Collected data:
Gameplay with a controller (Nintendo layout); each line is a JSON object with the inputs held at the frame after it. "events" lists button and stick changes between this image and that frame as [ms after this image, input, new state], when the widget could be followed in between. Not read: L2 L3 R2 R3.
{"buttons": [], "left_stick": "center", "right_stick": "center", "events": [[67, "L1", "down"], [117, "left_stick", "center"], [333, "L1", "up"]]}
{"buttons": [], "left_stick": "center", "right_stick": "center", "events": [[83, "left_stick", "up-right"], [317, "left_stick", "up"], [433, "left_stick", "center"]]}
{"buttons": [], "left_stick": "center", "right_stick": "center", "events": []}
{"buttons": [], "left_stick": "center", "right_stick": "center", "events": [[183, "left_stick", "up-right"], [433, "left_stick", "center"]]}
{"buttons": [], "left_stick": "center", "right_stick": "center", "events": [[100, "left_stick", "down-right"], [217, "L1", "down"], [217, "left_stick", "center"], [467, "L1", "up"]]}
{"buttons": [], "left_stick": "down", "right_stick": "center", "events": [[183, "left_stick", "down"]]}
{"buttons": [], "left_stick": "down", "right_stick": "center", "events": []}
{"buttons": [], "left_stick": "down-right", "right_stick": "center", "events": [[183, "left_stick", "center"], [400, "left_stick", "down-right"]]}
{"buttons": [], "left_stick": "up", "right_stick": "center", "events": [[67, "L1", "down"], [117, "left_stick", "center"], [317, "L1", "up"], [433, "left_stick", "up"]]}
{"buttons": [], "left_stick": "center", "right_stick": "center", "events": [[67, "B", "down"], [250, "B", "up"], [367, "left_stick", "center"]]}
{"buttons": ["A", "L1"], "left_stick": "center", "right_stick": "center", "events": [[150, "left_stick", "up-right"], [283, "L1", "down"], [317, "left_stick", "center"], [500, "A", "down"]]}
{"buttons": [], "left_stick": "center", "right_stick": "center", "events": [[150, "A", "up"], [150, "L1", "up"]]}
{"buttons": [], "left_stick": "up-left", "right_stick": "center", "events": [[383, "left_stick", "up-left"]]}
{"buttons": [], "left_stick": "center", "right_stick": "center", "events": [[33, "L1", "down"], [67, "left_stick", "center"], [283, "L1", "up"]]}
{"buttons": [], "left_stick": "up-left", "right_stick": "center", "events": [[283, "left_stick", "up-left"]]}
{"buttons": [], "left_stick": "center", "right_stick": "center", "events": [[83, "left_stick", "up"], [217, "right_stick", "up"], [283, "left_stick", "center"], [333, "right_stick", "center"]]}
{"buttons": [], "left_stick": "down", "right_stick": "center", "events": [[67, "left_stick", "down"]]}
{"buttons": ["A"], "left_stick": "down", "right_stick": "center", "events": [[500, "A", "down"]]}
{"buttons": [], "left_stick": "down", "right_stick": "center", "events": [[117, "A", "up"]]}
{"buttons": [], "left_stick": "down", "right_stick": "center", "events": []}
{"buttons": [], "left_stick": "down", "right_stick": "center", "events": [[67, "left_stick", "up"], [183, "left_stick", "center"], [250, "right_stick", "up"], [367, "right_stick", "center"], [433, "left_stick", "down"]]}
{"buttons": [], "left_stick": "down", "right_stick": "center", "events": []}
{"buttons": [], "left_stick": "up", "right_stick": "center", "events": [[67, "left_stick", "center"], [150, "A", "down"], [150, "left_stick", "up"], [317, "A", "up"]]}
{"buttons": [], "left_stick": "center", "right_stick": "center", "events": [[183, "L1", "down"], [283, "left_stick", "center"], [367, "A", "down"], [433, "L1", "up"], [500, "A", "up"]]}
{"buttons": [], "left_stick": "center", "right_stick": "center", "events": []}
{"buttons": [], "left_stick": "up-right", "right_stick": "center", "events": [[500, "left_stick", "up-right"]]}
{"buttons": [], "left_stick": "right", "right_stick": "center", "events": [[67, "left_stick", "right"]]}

▸ **What needs to be done**
Word for word, restate all of the entries.

▸ **Reply to the task**
Gameplay with a controller (Nintendo layout); each line is a JSON object with the inputs held at the frame after it. "events" lists button and stick changes between this image and that frame as [ms after this image, input, new state], when the widget could be followed in between. Not read: L2 L3 R2 R3.
{"buttons": [], "left_stick": "center", "right_stick": "center", "events": [[67, "L1", "down"], [117, "left_stick", "center"], [333, "L1", "up"]]}
{"buttons": [], "left_stick": "center", "right_stick": "center", "events": [[83, "left_stick", "up-right"], [317, "left_stick", "up"], [433, "left_stick", "center"]]}
{"buttons": [], "left_stick": "center", "right_stick": "center", "events": []}
{"buttons": [], "left_stick": "center", "right_stick": "center", "events": [[183, "left_stick", "up-right"], [433, "left_stick", "center"]]}
{"buttons": [], "left_stick": "center", "right_stick": "center", "events": [[100, "left_stick", "down-right"], [217, "L1", "down"], [217, "left_stick", "center"], [467, "L1", "up"]]}
{"buttons": [], "left_stick": "down", "right_stick": "center", "events": [[183, "left_stick", "down"]]}
{"buttons": [], "left_stick": "down", "right_stick": "center", "events": []}
{"buttons": [], "left_stick": "down-right", "right_stick": "center", "events": [[183, "left_stick", "center"], [400, "left_stick", "down-right"]]}
{"buttons": [], "left_stick": "up", "right_stick": "center", "events": [[67, "L1", "down"], [117, "left_stick", "center"], [317, "L1", "up"], [433, "left_stick", "up"]]}
{"buttons": [], "left_stick": "center", "right_stick": "center", "events": [[67, "B", "down"], [250, "B", "up"], [367, "left_stick", "center"]]}
{"buttons": ["A", "L1"], "left_stick": "center", "right_stick": "center", "events": [[150, "left_stick", "up-right"], [283, "L1", "down"], [317, "left_stick", "center"], [500, "A", "down"]]}
{"buttons": [], "left_stick": "center", "right_stick": "center", "events": [[150, "A", "up"], [150, "L1", "up"]]}
{"buttons": [], "left_stick": "up-left", "right_stick": "center", "events": [[383, "left_stick", "up-left"]]}
{"buttons": [], "left_stick": "center", "right_stick": "center", "events": [[33, "L1", "down"], [67, "left_stick", "center"], [283, "L1", "up"]]}
{"buttons": [], "left_stick": "up-left", "right_stick": "center", "events": [[283, "left_stick", "up-left"]]}
{"buttons": [], "left_stick": "center", "right_stick": "center", "events": [[83, "left_stick", "up"], [217, "right_stick", "up"], [283, "left_stick", "center"], [333, "right_stick", "center"]]}
{"buttons": [], "left_stick": "down", "right_stick": "center", "events": [[67, "left_stick", "down"]]}
{"buttons": ["A"], "left_stick": "down", "right_stick": "center", "events": [[500, "A", "down"]]}
{"buttons": [], "left_stick": "down", "right_stick": "center", "events": [[117, "A", "up"]]}
{"buttons": [], "left_stick": "down", "right_stick": "center", "events": []}
{"buttons": [], "left_stick": "down", "right_stick": "center", "events": [[67, "left_stick", "up"], [183, "left_stick", "center"], [250, "right_stick", "up"], [367, "right_stick", "center"], [433, "left_stick", "down"]]}
{"buttons": [], "left_stick": "down", "right_stick": "center", "events": []}
{"buttons": [], "left_stick": "up", "right_stick": "center", "events": [[67, "left_stick", "center"], [150, "A", "down"], [150, "left_stick", "up"], [317, "A", "up"]]}
{"buttons": [], "left_stick": "center", "right_stick": "center", "events": [[183, "L1", "down"], [283, "left_stick", "center"], [367, "A", "down"], [433, "L1", "up"], [500, "A", "up"]]}
{"buttons": [], "left_stick": "center", "right_stick": "center", "events": []}
{"buttons": [], "left_stick": "up-right", "right_stick": "center", "events": [[500, "left_stick", "up-right"]]}
{"buttons": [], "left_stick": "right", "right_stick": "center", "events": [[67, "left_stick", "right"]]}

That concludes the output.